Lost Country de Vladimir Perišić

Les poings dans les poches

Attention, grand film ! Lost Country est un bouleversement immense, par sa puissance, sa maîtrise, son osmose entre destin individuel et grande Histoire, et par le regard frontal et gorgé d’amour de Vladimir Perišić sur son sujet et sur son duo d’interprètes.

L’émotion submerge quand le générique final démarre. Comme l’étreinte qui unit mère et fils sur l’affiche du film. Lost Country, littéralement « pays perdu », est le portrait déchirant d’une nation meurtrie, à travers la fin de l’enfance et des illusions d’un adolescent. Quand la salle se rallume, il faut lâcher le récit, son jeune héros, et ses destins marqués au fer rouge.

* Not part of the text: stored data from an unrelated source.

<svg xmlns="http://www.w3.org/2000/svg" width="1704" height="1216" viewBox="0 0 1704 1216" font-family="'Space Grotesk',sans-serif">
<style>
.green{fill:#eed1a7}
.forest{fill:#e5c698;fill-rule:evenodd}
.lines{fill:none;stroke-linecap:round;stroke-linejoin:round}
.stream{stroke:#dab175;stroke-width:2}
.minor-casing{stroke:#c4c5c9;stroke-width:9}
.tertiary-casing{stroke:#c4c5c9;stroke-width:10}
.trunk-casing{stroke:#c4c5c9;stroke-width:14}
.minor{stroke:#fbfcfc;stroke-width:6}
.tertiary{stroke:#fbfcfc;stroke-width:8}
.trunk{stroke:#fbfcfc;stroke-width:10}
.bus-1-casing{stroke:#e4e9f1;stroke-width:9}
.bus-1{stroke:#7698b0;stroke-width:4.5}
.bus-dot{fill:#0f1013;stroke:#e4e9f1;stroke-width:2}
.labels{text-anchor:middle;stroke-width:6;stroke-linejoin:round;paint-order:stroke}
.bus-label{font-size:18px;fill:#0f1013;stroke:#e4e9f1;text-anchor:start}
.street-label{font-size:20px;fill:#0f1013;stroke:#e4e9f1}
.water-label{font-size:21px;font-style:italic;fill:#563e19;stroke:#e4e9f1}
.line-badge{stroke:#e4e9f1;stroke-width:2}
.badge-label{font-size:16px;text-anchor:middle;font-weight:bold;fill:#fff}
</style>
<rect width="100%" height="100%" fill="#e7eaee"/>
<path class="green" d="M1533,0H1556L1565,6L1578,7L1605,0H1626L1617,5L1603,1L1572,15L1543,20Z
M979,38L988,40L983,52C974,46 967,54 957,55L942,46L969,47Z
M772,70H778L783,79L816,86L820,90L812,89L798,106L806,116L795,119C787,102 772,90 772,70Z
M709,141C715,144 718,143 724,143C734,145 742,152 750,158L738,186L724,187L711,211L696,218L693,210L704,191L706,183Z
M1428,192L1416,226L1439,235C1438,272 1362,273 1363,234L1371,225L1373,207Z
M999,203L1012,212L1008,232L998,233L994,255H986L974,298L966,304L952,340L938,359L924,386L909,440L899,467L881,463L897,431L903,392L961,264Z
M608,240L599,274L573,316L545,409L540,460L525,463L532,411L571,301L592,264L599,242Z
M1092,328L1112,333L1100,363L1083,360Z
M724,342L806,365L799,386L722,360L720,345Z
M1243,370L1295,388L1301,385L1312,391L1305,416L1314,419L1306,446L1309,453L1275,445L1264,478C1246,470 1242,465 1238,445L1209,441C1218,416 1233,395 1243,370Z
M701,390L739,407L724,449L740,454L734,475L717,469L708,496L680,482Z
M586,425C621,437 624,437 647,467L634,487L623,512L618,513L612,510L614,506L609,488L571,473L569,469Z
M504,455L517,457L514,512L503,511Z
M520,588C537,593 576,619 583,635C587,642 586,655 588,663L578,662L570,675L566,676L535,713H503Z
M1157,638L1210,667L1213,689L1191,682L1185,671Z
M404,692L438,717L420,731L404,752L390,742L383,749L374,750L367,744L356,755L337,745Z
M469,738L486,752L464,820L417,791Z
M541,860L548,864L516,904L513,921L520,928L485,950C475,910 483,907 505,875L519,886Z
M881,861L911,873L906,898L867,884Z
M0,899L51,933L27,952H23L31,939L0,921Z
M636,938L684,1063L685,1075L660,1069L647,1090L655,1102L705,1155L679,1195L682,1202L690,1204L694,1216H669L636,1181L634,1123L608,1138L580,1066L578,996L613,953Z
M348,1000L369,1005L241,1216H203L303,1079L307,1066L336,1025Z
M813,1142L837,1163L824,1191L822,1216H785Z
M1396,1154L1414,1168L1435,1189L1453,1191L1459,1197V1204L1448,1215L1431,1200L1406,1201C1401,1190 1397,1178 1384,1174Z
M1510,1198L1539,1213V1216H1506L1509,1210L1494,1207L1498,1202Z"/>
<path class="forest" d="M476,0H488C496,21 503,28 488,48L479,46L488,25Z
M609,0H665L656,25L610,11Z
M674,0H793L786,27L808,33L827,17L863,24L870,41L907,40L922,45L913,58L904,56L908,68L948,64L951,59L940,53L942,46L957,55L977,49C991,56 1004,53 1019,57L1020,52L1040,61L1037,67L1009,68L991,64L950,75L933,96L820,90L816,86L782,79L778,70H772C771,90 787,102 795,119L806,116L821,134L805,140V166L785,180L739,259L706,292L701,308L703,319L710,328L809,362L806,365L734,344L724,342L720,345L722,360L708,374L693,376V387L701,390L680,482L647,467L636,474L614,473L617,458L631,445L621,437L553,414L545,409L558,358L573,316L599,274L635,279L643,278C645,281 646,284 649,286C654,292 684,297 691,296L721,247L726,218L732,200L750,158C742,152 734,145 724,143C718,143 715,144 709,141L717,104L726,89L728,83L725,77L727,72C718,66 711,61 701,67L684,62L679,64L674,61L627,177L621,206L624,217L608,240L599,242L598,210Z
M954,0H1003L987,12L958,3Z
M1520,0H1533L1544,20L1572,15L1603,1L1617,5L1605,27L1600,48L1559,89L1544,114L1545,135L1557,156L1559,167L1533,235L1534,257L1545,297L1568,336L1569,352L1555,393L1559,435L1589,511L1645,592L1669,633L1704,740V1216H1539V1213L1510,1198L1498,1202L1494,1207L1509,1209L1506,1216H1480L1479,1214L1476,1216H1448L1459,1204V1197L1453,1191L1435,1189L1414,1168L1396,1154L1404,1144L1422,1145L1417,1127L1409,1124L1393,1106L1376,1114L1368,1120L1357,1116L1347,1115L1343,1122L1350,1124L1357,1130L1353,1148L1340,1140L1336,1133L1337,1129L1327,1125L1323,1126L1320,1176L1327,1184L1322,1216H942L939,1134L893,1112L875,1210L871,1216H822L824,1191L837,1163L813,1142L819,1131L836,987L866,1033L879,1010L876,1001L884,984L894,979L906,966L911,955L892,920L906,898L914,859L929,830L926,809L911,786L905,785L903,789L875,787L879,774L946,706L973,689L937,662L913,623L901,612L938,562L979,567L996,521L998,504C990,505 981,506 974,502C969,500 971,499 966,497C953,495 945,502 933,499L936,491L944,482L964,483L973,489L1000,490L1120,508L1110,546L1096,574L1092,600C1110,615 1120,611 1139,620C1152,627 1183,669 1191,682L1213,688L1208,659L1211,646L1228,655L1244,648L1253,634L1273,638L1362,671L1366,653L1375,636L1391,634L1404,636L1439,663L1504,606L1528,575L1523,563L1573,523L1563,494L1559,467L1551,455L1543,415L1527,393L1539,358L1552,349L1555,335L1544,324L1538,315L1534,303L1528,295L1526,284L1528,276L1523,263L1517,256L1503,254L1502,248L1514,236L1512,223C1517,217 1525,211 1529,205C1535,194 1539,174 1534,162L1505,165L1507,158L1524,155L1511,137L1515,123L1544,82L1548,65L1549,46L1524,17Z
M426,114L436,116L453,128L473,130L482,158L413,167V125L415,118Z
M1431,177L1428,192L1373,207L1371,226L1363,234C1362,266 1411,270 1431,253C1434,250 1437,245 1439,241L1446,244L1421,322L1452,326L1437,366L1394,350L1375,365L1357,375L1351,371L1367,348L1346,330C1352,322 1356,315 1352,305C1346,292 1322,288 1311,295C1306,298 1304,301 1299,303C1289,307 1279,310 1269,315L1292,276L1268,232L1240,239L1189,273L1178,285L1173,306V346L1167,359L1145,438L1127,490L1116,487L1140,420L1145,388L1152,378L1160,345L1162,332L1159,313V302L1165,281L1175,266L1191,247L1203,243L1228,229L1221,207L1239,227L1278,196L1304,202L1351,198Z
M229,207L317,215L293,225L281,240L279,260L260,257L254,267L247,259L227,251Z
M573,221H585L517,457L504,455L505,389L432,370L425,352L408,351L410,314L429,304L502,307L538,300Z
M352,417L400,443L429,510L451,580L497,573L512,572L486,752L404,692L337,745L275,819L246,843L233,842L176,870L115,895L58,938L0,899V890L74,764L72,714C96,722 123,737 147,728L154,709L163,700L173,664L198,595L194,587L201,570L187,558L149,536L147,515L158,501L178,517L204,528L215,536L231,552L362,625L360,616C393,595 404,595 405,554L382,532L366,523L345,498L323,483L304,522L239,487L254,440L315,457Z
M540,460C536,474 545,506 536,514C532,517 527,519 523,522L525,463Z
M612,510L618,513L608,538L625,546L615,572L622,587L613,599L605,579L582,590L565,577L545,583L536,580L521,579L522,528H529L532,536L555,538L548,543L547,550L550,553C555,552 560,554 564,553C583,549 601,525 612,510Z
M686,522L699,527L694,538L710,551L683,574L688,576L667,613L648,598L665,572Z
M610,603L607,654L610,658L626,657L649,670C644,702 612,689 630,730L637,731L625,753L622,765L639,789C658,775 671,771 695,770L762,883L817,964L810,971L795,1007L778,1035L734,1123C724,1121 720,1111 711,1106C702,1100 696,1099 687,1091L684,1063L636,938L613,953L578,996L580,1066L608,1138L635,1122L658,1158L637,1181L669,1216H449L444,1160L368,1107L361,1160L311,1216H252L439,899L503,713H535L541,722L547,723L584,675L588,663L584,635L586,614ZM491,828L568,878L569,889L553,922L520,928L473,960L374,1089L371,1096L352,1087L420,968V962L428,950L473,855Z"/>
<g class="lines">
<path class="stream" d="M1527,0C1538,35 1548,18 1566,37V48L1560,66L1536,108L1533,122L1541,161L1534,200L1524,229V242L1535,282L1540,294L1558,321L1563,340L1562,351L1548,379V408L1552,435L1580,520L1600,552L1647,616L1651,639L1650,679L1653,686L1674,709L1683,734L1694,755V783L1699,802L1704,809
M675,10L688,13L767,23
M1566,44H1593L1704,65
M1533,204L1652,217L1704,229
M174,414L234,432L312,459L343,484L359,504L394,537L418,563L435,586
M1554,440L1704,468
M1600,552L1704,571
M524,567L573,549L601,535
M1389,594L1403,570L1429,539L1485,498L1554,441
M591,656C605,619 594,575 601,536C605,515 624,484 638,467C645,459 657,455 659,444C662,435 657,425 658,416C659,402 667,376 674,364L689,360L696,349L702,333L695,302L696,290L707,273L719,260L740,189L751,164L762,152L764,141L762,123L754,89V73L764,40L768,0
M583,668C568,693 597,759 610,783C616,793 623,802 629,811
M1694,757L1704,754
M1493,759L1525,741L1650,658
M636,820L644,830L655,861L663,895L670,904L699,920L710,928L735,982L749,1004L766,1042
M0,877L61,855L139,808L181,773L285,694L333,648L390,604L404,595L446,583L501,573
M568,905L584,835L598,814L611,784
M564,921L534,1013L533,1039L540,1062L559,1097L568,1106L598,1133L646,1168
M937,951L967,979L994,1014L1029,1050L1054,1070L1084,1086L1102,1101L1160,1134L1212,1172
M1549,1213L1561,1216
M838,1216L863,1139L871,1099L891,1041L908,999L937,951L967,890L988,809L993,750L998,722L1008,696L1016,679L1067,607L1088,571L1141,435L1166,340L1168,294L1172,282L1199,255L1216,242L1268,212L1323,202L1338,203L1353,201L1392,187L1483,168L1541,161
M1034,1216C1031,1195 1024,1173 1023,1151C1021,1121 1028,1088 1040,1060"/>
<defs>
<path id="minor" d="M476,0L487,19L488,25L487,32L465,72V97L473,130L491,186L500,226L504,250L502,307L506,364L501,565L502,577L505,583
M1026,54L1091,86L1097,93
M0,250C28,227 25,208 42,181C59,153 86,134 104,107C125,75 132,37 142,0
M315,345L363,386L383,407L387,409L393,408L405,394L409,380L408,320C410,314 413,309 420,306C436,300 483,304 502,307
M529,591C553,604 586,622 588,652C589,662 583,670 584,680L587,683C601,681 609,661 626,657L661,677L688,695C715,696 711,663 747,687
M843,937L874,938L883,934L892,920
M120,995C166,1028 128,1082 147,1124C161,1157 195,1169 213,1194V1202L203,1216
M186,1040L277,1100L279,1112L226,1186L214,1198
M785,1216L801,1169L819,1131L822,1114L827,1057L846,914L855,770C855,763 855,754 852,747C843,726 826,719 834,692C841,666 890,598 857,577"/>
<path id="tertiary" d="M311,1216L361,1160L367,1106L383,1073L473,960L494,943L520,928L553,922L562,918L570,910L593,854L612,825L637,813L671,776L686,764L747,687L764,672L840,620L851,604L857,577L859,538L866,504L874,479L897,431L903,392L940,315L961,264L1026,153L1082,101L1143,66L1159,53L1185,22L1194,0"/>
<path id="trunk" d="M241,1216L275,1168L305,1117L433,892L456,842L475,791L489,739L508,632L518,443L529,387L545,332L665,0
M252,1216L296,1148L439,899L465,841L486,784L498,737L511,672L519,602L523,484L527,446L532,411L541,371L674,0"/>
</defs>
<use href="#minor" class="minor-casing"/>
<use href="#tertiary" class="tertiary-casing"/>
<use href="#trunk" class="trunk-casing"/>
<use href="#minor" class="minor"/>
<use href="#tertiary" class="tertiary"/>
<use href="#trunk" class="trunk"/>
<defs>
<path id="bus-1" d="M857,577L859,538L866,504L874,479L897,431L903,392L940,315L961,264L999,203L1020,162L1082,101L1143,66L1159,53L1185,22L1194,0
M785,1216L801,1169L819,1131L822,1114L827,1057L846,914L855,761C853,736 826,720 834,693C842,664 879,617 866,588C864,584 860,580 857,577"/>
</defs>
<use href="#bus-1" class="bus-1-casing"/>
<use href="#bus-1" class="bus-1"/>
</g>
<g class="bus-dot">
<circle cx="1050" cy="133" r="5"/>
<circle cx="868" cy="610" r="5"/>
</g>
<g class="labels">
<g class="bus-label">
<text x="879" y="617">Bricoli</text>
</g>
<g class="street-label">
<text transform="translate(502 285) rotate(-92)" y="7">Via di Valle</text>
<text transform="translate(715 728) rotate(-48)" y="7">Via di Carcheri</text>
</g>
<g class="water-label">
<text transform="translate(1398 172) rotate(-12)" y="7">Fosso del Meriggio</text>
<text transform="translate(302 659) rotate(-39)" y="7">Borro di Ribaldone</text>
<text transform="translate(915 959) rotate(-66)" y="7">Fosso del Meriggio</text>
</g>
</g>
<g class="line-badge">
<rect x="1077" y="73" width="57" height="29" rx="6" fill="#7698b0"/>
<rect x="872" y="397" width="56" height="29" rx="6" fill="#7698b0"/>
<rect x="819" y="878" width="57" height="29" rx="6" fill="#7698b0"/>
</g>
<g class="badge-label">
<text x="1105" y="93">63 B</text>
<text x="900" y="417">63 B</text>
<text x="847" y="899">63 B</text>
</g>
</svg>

Pour son second long-métrage, le cinéaste serbe Vladimir Perišić creuse son sillon. Après son court-métrage de fin d’études à la Fémis Dremano oko (2003), et son premier long Ordinary People (2009), déjà révélé à la Semaine de la Critique à Cannes, il y a quatorze ans, il donne à voir l’histoire de son pays, justement, à travers le filtre de la fiction. Ordinary People était poussé par la nécessité d’une urgence politique, celle de raconter les traumas de la guerre en ex-Yougoslavie, avant que ses responsables ne soient arrêtés (Radovan Karadžić et Ratko Mladić). Lost Country se rapproche de l’histoire personnelle du cinéaste, en racontant l’après, et l’entre-deux-crimes de guerre (Srebrenica et Kovoso).

Vertigineux de se rapprocher de soi, et de ce que l’on vécu, pour en faire un long-métrage. Alors Vladimir Perišić a coécrit son scénario avec Alice Winocour. Idée judicieuse pour décoller du gouffre intime et arriver à créer de la fiction. En 1996, le réalisateur avait vingt ans, pas quinze comme son héros, et sa mère travaillait pour l’organe officiel de la culture sous Slobodan Milošević, non pas comme porte-parole du gouvernement. Mais le déchirement intérieur entre amour filial et convictions naissantes est le même, et l’auteur a trouvé son merveilleux jeune acteur dans un club de water-polo, sport qu’il pratiqua lui-même. Le nouveau venu Jovan Ginic a déjà remporté deux prix pour son incarnation remuante de vérité et d’intensité rentrée dans le rôle de Stefan : le Prix Fondation Louis Roederer de la révélation à la Semaine de la Critique, et un Cœur de Sarajevo au festival de la capitale bosnienne. Un symbole fort. L’aplomb de son jeu terrien et attentif à la fois épate, tout comme la fermeté aimante de l’intense Jasna Duričić (La Voie d’Aïda), déjà présente dans Dremano oko.

Bien loin de n’être qu’une reconstitution historique, Lost Country tient sa richesse de son regard documentaire sur un moment de l’Histoire, et de sa veine romanesque, par le trajet de son personnage. Ce qui le rend éminemment actuel et atemporel. Le réalisateur accompagne son protagoniste à la bonne distance, et l’immerge dans des lieux extérieurs aux événements, jusqu’aux premières manifs. La colère reste longtemps dans le hors-champ, tout comme l’horreur passée. Pour mieux les faire ressentir, le film s’ouvre sur la douceur et l’amour du paradis perdu dans la maison des grands-parents. La parenthèse enchantée de l’été, de la campagne, des arbres fruitiers et du cocon affectif. Le retour à la ville qui suit n’en est que plus tendu, entre chambre, cuisine, couloir, et urbanité qui enserre progressivement Stefan, lui laissant de moins en moins de répit. Le cadre précis, le grain de l’image, le montage fluide participent harmonieusement à la sensibilité percutante de cette œuvre puissante et obsédante.